Staggering volumes – The demand for packaging is increasing, making it challenging for brand owners and packaging producers to find suppliers who can deliver both on volume and quality. This pressure can result in suppliers exerting pressure on workers to deliver customer requirements

Supply capacity – Availability of raw material fluctuates, and when it does, it can push up the prices of the materials. This exerts additional price pressure on packaging producers (the converters) who must remain competitive in a low value product market

What are the barriers?

Addressing modern slavery in a supply chain in a growing market of a low-cost products with a quick turnaround is not an easy task. Some of the core challenges that businesses in this industry face are: –

Packaging supply chains are complex – Packaging supply chains have multiple tiers with a global reach, which often makes it a challenging and daunting task to access good reliable data throughout a vast supply chain.

Resources to invest in managing modern slavery risks – Compared to more niche markets, the packaging supplier base is large and at times volatile, with suppliers working hard to outcompete others. Businesses with limited time, know-how and money often struggle to know whether to invest in risk assessments, supplier audits, engagement and training, as well as how much to invest to gain a meaningful impact.

Varying legal requirements from territory to territory – Although modern slavery is illegal in every country in the world, the ability to enforce and bring to justice criminal offenses varies significantly. Legal requirements are therefore not something that businesses can always rely on to support them in tackling modern slavery risks.

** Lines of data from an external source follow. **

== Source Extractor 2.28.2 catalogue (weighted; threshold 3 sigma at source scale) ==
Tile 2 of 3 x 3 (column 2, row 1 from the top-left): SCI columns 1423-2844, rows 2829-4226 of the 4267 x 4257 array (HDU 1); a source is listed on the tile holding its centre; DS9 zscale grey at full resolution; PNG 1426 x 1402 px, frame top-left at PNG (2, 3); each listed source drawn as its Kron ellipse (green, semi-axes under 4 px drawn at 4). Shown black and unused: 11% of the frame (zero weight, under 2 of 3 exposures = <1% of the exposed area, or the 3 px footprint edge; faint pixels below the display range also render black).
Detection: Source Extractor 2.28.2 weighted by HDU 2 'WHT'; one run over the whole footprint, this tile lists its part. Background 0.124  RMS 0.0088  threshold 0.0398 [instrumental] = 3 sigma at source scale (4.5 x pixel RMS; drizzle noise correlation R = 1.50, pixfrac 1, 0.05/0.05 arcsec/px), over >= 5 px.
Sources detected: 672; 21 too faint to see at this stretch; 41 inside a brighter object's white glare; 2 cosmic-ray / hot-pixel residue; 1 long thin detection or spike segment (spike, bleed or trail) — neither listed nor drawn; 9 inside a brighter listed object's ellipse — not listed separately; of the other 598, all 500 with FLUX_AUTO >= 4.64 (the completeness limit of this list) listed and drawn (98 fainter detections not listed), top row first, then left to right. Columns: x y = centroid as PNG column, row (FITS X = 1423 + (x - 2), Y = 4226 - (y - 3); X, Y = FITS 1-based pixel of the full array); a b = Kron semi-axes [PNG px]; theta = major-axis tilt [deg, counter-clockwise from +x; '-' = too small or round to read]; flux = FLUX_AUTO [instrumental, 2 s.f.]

Buyers’ practices – Buyers are focused on price and quality (the product safety) of products. Introducing modern slavery consideration requirements can be a real challenge for many organisations where price is the main driver for making procurement decisions.

How can you overcome these barriers?

Understand where the direct and indirect areas of elevated risk in your supply chain are – A weighted risk assessment based on spend, sector and territory will help you to understand where your direct and indirect risks are, allowing you to focus your attention and resources where it matters

Focus on areas of elevated direct and indirect risk to your business – One size does not fit all, especially when managing social risks in supply chains. Once you have identified where the direct and indirect areas of elevated risks are, tailor your approach; make sure the way you engage, communicate and the tools and training you use match the specific risks you face

Engage and collaborate with your suppliers – Collaboration is one of the most powerful tools that businesses can utilise to address the risks of modern slavery. Effective action is not just about audits and stopping trading where risks are identified. Supporting your suppliers to understand what their risks are and how they can implement controls to manage the risks within their own business and supply chain will enable you to tackle the risks deeper into your supply chain 

Empower buyers with the right tools and training to manage your risk – your buyers are often your business’s main point of contact with suppliers. Equipping them with the right tools and training will empower them to act and combat modern slavery within your supply chain whilst embedding modern slavery risk management into everyday working practices

Modern slavery, driven by customer pressure for quick and cheap products in large quantities, poses various risks to businesses in the food & beverage packaging industry. By understanding which and where elevated risks exist, and by actively engaging with suppliers on this issue, you can manage the level of exposure to the risks of modern slavery and join other leading businesses in tackling one of the greatest crimes of our time.